Data for the task below:
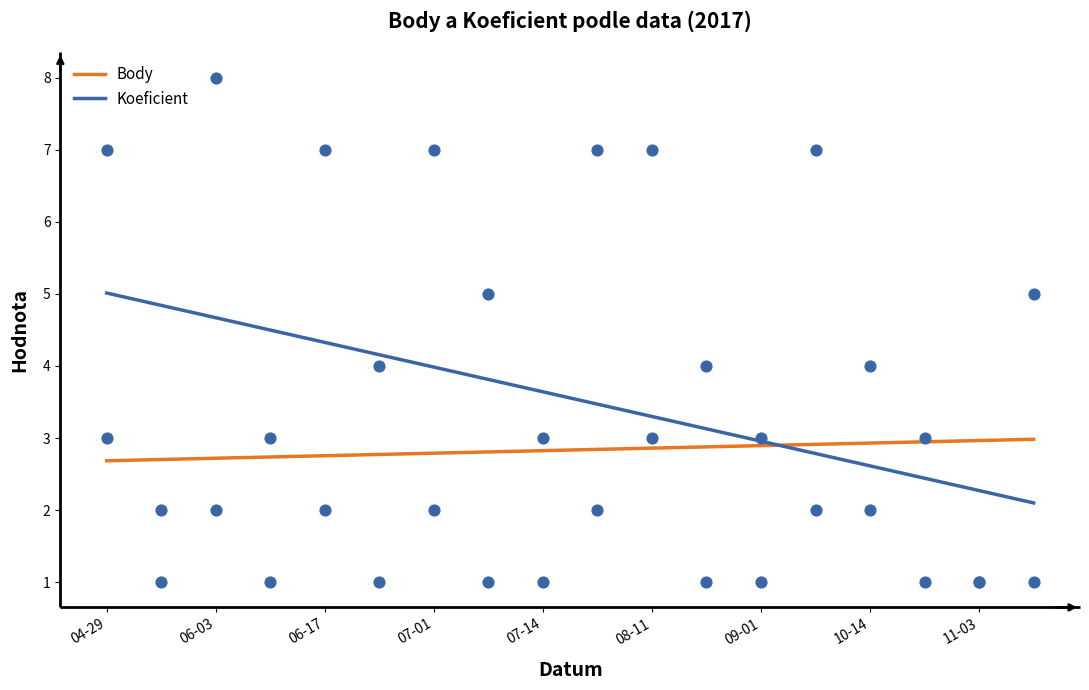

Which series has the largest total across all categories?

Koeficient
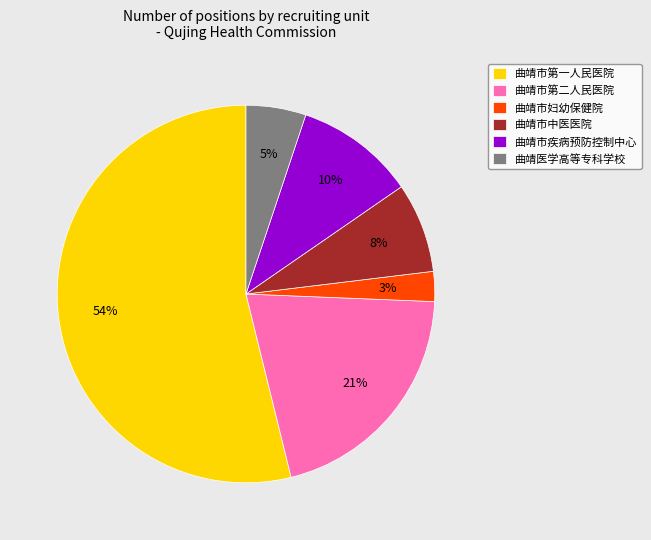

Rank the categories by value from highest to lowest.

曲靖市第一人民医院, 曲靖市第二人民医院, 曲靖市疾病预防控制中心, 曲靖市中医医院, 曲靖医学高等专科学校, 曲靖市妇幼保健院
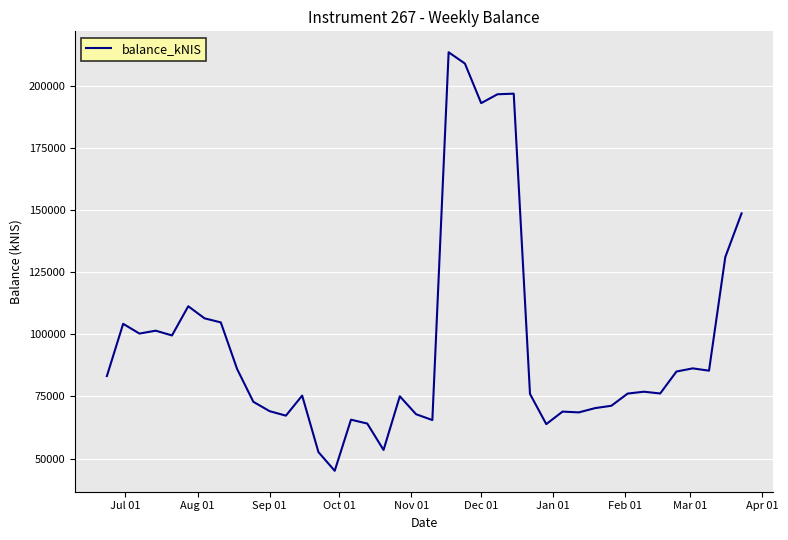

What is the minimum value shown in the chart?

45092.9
End of Data for the task.
[What you will do]
Count the lines of the records above that contain the word "categories", treating uppercase and lowercase as distinct. Reply with the number alone.

[Result]
2